Similar characteristics of folate analogue transport in vitro in contrast to varying dihydrofolate reductase levels in epithelial cells at different stages of maturation in mouse small intestine.

We describe studies of folate analogue transport in purified epithelial cell fractions isolated from mouse small intestine. Fractionation of these cells into immature proliferative and mature absorptive components and two components representative of intermediate stages of maturation was carried out by stepwise, nonenzymatic stripping of the everted organ. In contrast to the proliferative-specific enzyme markers, thymidine kinase and dihydrofolate reductase, folate analogue transport did not vary with the alteration in proliferative potential of these cells during maturation. The brush-border enzyme, alkaline phosphatase, was used as a positive marker for maturation. Initial influx of [3H]-aminopterin into both mature and immature cell fractions showed the same kinetics and did not exhibit pH dependence within the range of 6.0 to 7.8. A single saturable component (Km = 16 +/- 3 microM; V37 = 57 +/- 8 pmol/min/10(7) cells) was delineated, with the same temperature dependence (Q10 27-37 degrees = 3.2 +/- 0.4; Arrenhius constant = 11.1 +/- 3 kcal/mol) and same specificity for various folate compounds. Initial efflux of [3H]aminopterin was also similar in both cell types.
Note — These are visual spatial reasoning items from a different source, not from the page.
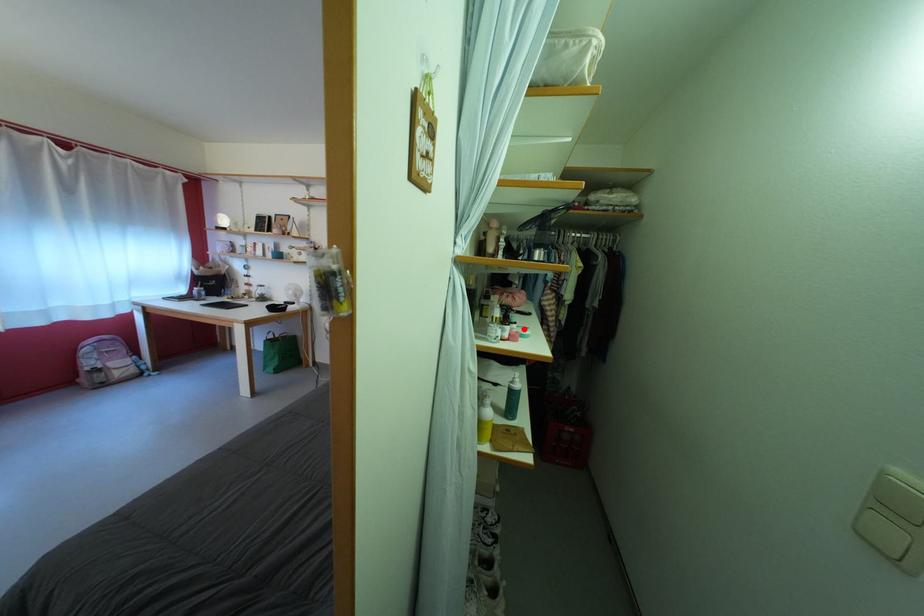
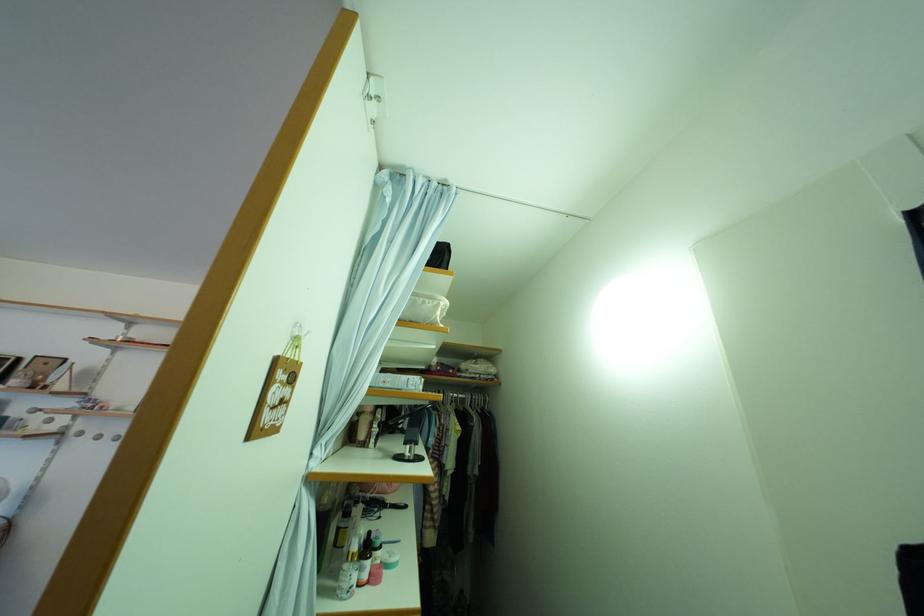
Where in the second image is the point corresponding to the highlighted location from the first image?

(390, 554)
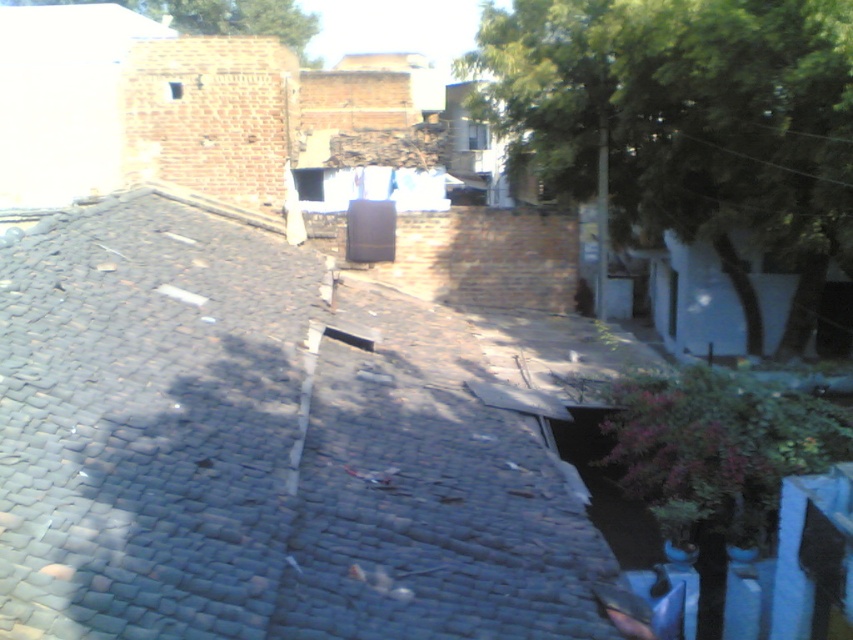
Which of these two, green leafy tree at upper right or green leafy tree at upper center, stands taller?

With more height is green leafy tree at upper right.

Is green leafy tree at upper right positioned behind green leafy tree at upper center?

No, green leafy tree at upper right is closer to the viewer.

Does point (827, 132) come closer to viewer compared to point (299, 60)?

Yes, it is.

This screenshot has width=853, height=640. What are the coordinates of `green leafy tree at upper right` in the screenshot? It's located at (689, 122).

Which is more to the left, dark gray shingles at center or green leafy tree at upper center?

From the viewer's perspective, green leafy tree at upper center appears more on the left side.

Looking at this image, which is below, dark gray shingles at center or green leafy tree at upper center?

dark gray shingles at center is below.

The width and height of the screenshot is (853, 640). I want to click on dark gray shingles at center, so click(260, 451).

Does dark gray shingles at center have a lesser height compared to green leafy tree at upper right?

Indeed, dark gray shingles at center has a lesser height compared to green leafy tree at upper right.

Is dark gray shingles at center smaller than green leafy tree at upper right?

Yes.

Measure the distance between dark gray shingles at center and camera.

dark gray shingles at center and camera are 11.22 feet apart.

Identify the location of dark gray shingles at center. The width and height of the screenshot is (853, 640). [x=260, y=451].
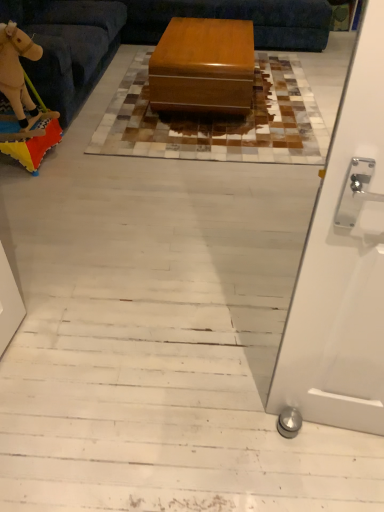
Question: Is velvety beige rocking horse at left to the right of wooden toy horse at left from the viewer's perspective?

Choices:
 (A) yes
 (B) no

Answer: (A)

Question: Is wooden toy horse at left at the back of velvety beige rocking horse at left?

Choices:
 (A) no
 (B) yes

Answer: (A)

Question: Does velvety beige rocking horse at left appear on the left side of wooden toy horse at left?

Choices:
 (A) yes
 (B) no

Answer: (B)

Question: Is velvety beige rocking horse at left thinner than wooden toy horse at left?

Choices:
 (A) yes
 (B) no

Answer: (A)

Question: Considering the relative sizes of velvety beige rocking horse at left and wooden toy horse at left in the image provided, is velvety beige rocking horse at left taller than wooden toy horse at left?

Choices:
 (A) no
 (B) yes

Answer: (A)

Question: Can you confirm if velvety beige rocking horse at left is shorter than wooden toy horse at left?

Choices:
 (A) yes
 (B) no

Answer: (A)

Question: From a real-world perspective, is velvety beige rocking horse at left physically above light brown plush toy at left?

Choices:
 (A) yes
 (B) no

Answer: (A)

Question: Considering the relative positions of velvety beige rocking horse at left and light brown plush toy at left in the image provided, is velvety beige rocking horse at left in front of light brown plush toy at left?

Choices:
 (A) yes
 (B) no

Answer: (A)

Question: Considering the relative sizes of velvety beige rocking horse at left and light brown plush toy at left in the image provided, is velvety beige rocking horse at left shorter than light brown plush toy at left?

Choices:
 (A) no
 (B) yes

Answer: (A)

Question: Is velvety beige rocking horse at left oriented away from light brown plush toy at left?

Choices:
 (A) yes
 (B) no

Answer: (B)

Question: From the image's perspective, does velvety beige rocking horse at left appear higher than light brown plush toy at left?

Choices:
 (A) no
 (B) yes

Answer: (A)

Question: Is the depth of velvety beige rocking horse at left greater than that of light brown plush toy at left?

Choices:
 (A) yes
 (B) no

Answer: (B)

Question: Is wooden toy horse at left behind glossy wood table at center?

Choices:
 (A) yes
 (B) no

Answer: (B)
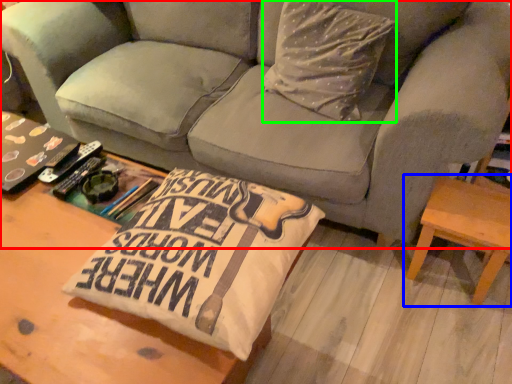
Question: Which is farther away from studio couch (highlighted by a red box)? table (highlighted by a blue box) or throw pillow (highlighted by a green box)?

Choices:
 (A) table
 (B) throw pillow

Answer: (A)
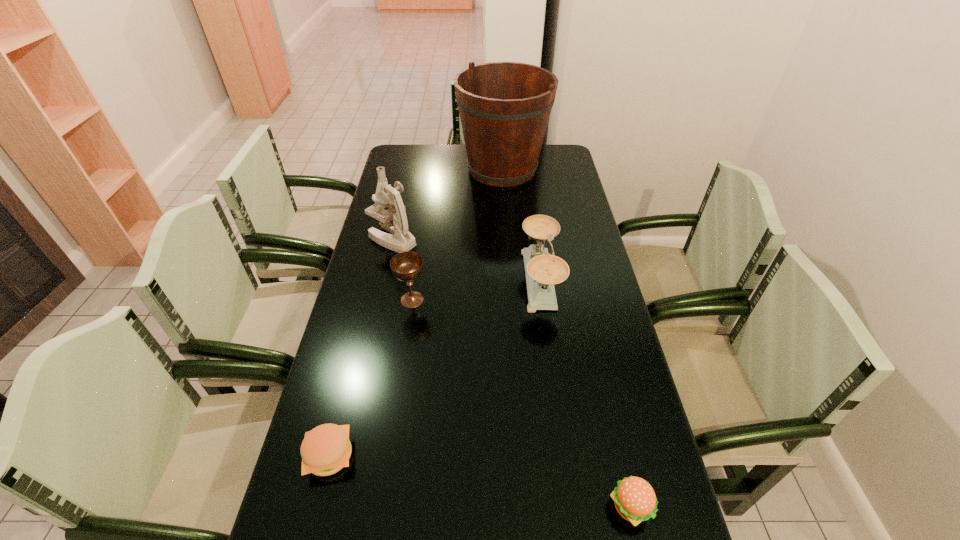
Identify the location of bucket. (504, 107).

The width and height of the screenshot is (960, 540). In order to click on the farthest object in this screenshot , I will do click(504, 107).

The height and width of the screenshot is (540, 960). Find the location of `microscope`. microscope is located at coordinates (394, 220).

Locate an element on the screen. This screenshot has height=540, width=960. scale is located at coordinates (543, 270).

Where is `chalice`? The image size is (960, 540). chalice is located at coordinates (407, 266).

The width and height of the screenshot is (960, 540). Find the location of `the left hamburger`. the left hamburger is located at coordinates (326, 449).

This screenshot has width=960, height=540. Identify the location of the fifth farthest object. (326, 449).

Where is `the nearer hamburger`? the nearer hamburger is located at coordinates (635, 500).

The height and width of the screenshot is (540, 960). Find the location of `the right hamburger`. the right hamburger is located at coordinates (635, 500).

I want to click on free space located on the front of the bucket, so click(505, 206).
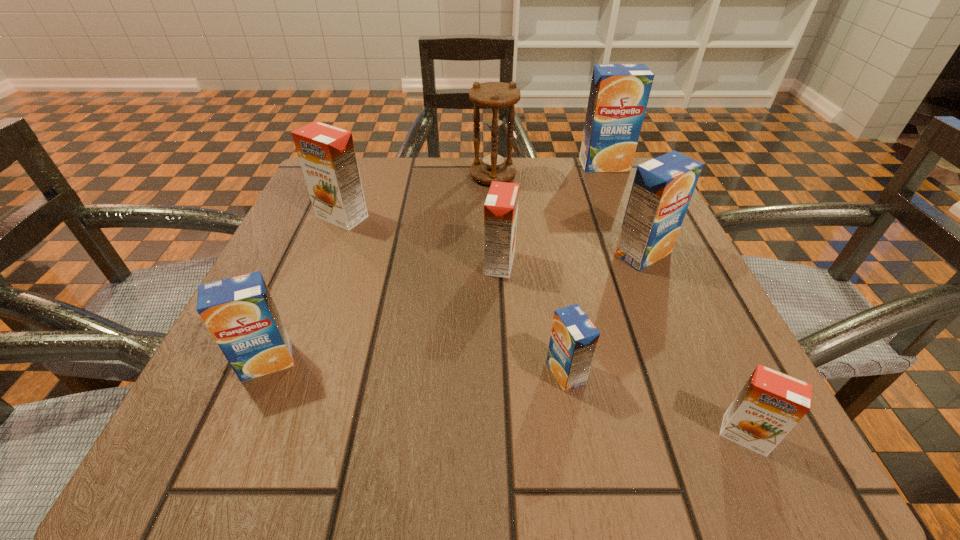
Find the location of a particular element. The image size is (960, 540). free point between the nearest orange juice and the tallest orange juice is located at coordinates (674, 300).

The height and width of the screenshot is (540, 960). I want to click on empty space between the smallest blue orange_juice and the third smallest blue orange_juice, so tap(604, 313).

What are the coordinates of `object that ranks as the seventh closest to the farthest orange juice` in the screenshot? It's located at (239, 312).

Locate which object ranks in proximity to the biggest blue orange_juice. Please provide its 2D coordinates. Your answer should be formatted as a tuple, i.e. [(x, y)], where the tuple contains the x and y coordinates of a point satisfying the conditions above.

[(494, 164)]

I want to click on orange juice that is the fourth closest to the third biggest blue orange_juice, so click(662, 189).

Identify the location of the sixth closest orange juice relative to the sixth nearest object. This screenshot has width=960, height=540. (769, 405).

I want to click on the second closest blue orange_juice to the second nearest orange orange juice, so click(x=662, y=189).

This screenshot has height=540, width=960. Identify the location of blue orange_juice that is the third closest one to the rightmost orange orange juice. (239, 312).

This screenshot has width=960, height=540. What are the coordinates of `orange orange juice that is the third closest to the smallest blue orange_juice` in the screenshot? It's located at (327, 155).

Select which orange orange juice appears as the second closest to the second farthest orange juice. Please provide its 2D coordinates. Your answer should be formatted as a tuple, i.e. [(x, y)], where the tuple contains the x and y coordinates of a point satisfying the conditions above.

[(769, 405)]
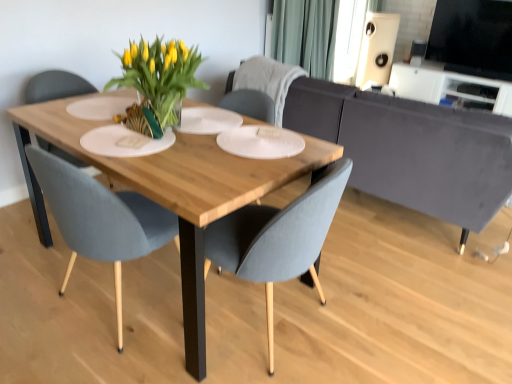
The height and width of the screenshot is (384, 512). I want to click on empty space that is in between matte gray chair at center, marked as the 2th chair in a back-to-front arrangement, and natural wood table at center, so click(72, 285).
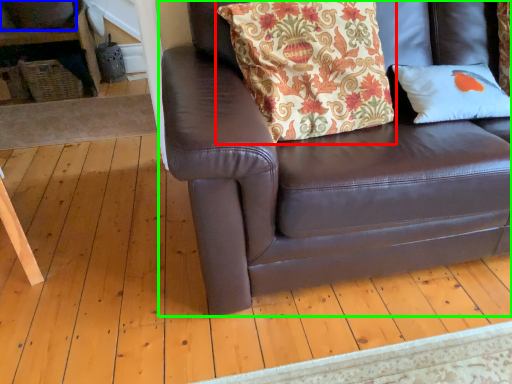
Question: Considering the real-world distances, which object is farthest from pillow (highlighted by a red box)? gray (highlighted by a blue box) or studio couch (highlighted by a green box)?

Choices:
 (A) gray
 (B) studio couch

Answer: (A)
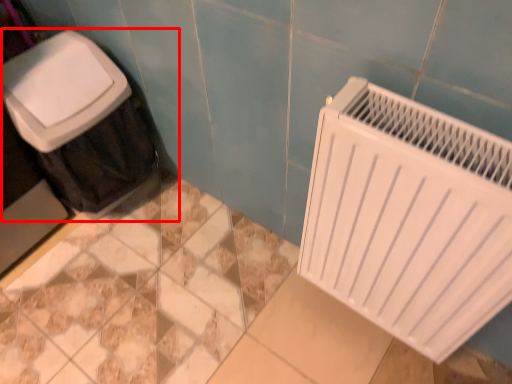
Question: From the image's perspective, what is the correct spatial positioning of waste container (annotated by the red box) in reference to radiator?

Choices:
 (A) below
 (B) above

Answer: (B)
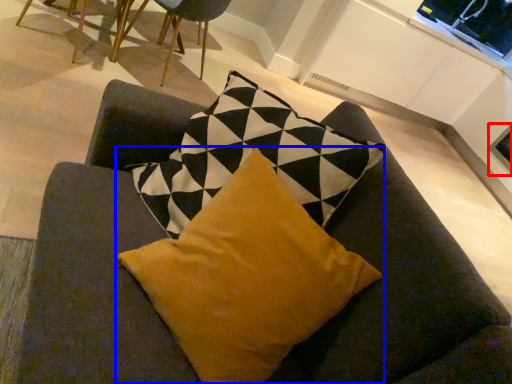
Question: Which point is closer to the camera, window screen (highlighted by a red box) or pillow (highlighted by a blue box)?

Choices:
 (A) window screen
 (B) pillow

Answer: (B)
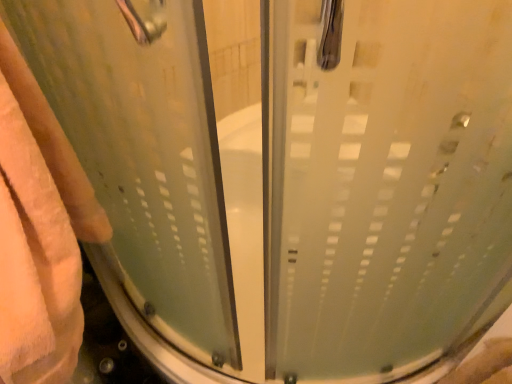
Measure the distance between point (343, 352) and camera.

They are 29.69 inches apart.

You are a GUI agent. You are given a task and a screenshot of the screen. Output one action in this format:
    pyautogui.click(x=<x>, y=<y>)
    Task: Click on the frosted glass shower door at center, the 2th screen door when ordered from left to right
    Image resolution: width=512 pixels, height=384 pixels.
    Given the screenshot: What is the action you would take?
    pyautogui.click(x=383, y=184)

Starting from the beige fluffy towel at left, which screen door is the 1st one in front? Please provide its 2D coordinates.

[(383, 184)]

Which of these two, frosted glass shower door at center, placed as the 1th screen door when sorted from right to left, or beige fluffy towel at left, stands taller?

beige fluffy towel at left.

Is point (279, 4) closer or farther from the camera than point (3, 158)?

Point (279, 4) is positioned closer to the camera compared to point (3, 158).

From a real-world perspective, is frosted glass shower door at center, placed as the 1th screen door when sorted from right to left, located higher than beige fluffy towel at left?

Yes.

Which point is more distant from viewer, (334, 165) or (133, 297)?

The point (133, 297) is farther.

Can frosted glass shower door at center, the 1th screen door in the left-to-right sequence, be found inside frosted glass shower door at center, the 2th screen door when ordered from left to right?

Definitely not — frosted glass shower door at center, the 1th screen door in the left-to-right sequence, is not inside frosted glass shower door at center, the 2th screen door when ordered from left to right.

Can you tell me how much frosted glass shower door at center, placed as the 1th screen door when sorted from right to left, and frosted glass shower door at center, placed as the 2th screen door when sorted from right to left, differ in facing direction?

90 degrees.

Locate an element on the screen. This screenshot has height=384, width=512. screen door located above the frosted glass shower door at center, placed as the 1th screen door when sorted from right to left (from the image's perspective) is located at coordinates (144, 153).

Considering the positions of objects frosted glass shower door at center, the 1th screen door in the left-to-right sequence, and frosted glass shower door at center, placed as the 1th screen door when sorted from right to left, in the image provided, who is in front, frosted glass shower door at center, the 1th screen door in the left-to-right sequence, or frosted glass shower door at center, placed as the 1th screen door when sorted from right to left,?

frosted glass shower door at center, the 1th screen door in the left-to-right sequence.

Is frosted glass shower door at center, the 1th screen door in the left-to-right sequence, oriented towards frosted glass shower door at center, the 2th screen door when ordered from left to right?

No.

From the image's perspective, which object appears higher, frosted glass shower door at center, the 1th screen door in the left-to-right sequence, or frosted glass shower door at center, the 2th screen door when ordered from left to right?

From the image's view, frosted glass shower door at center, the 1th screen door in the left-to-right sequence, is above.

Is frosted glass shower door at center, the 1th screen door in the left-to-right sequence, completely or partially inside beige fluffy towel at left?

Definitely not — frosted glass shower door at center, the 1th screen door in the left-to-right sequence, is not inside beige fluffy towel at left.

Is beige fluffy towel at left positioned in front of frosted glass shower door at center, the 1th screen door in the left-to-right sequence?

No, beige fluffy towel at left is further to the viewer.

From the image's perspective, is beige fluffy towel at left above or below frosted glass shower door at center, placed as the 2th screen door when sorted from right to left?

beige fluffy towel at left is below frosted glass shower door at center, placed as the 2th screen door when sorted from right to left.

From the picture: Can you confirm if beige fluffy towel at left is bigger than frosted glass shower door at center, placed as the 2th screen door when sorted from right to left?

Indeed, beige fluffy towel at left has a larger size compared to frosted glass shower door at center, placed as the 2th screen door when sorted from right to left.

Does point (35, 247) lie in front of point (370, 364)?

That is True.

In the image, is beige fluffy towel at left on the left side or the right side of frosted glass shower door at center, the 2th screen door when ordered from left to right?

Clearly, beige fluffy towel at left is on the left of frosted glass shower door at center, the 2th screen door when ordered from left to right, in the image.

Is beige fluffy towel at left oriented towards frosted glass shower door at center, the 2th screen door when ordered from left to right?

No, beige fluffy towel at left is not aimed at frosted glass shower door at center, the 2th screen door when ordered from left to right.

Could frosted glass shower door at center, placed as the 1th screen door when sorted from right to left, be considered to be inside beige fluffy towel at left?

No, frosted glass shower door at center, placed as the 1th screen door when sorted from right to left, is not inside beige fluffy towel at left.

Based on the photo, does frosted glass shower door at center, the 1th screen door in the left-to-right sequence, turn towards beige fluffy towel at left?

Yes, frosted glass shower door at center, the 1th screen door in the left-to-right sequence, is aimed at beige fluffy towel at left.

Is frosted glass shower door at center, placed as the 2th screen door when sorted from right to left, wider than beige fluffy towel at left?

No, frosted glass shower door at center, placed as the 2th screen door when sorted from right to left, is not wider than beige fluffy towel at left.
Efflux was first-order (t1/2 37 degrees = 1.1 to 1.3 min; K37 = 0.53 +/- 0.04 min-1) and equal to the decay-time constant for approach to steady-state during accumulation of [3H]aminopterin, but showed higher-temperature dependence (Q10 27-37 degrees = 6.7 +/- 0.8; Arrenhius constant = 25.3 +/- 4 kcal/mol). Under the conditions used which do not allow polyglutamylation of [3H]aminopterin, steady-state levels of accumulation of exchangeable drug at 37 degrees in each cell fraction were accounted for by the various kinetic parameters for each flux. At all concentrations of [3H]aminopterin examined, both types of epithelial cells appeared to maintain a negative electrochemical gradient under physiological conditions. Overall, the data conform to a two-carrier model for folate analogue transport in which each flux is mediated by a separate system. However, specificity and saturability of influx for folate compounds, and inhibition of this flux by various agents was markedly different from that reported for various tumor cells.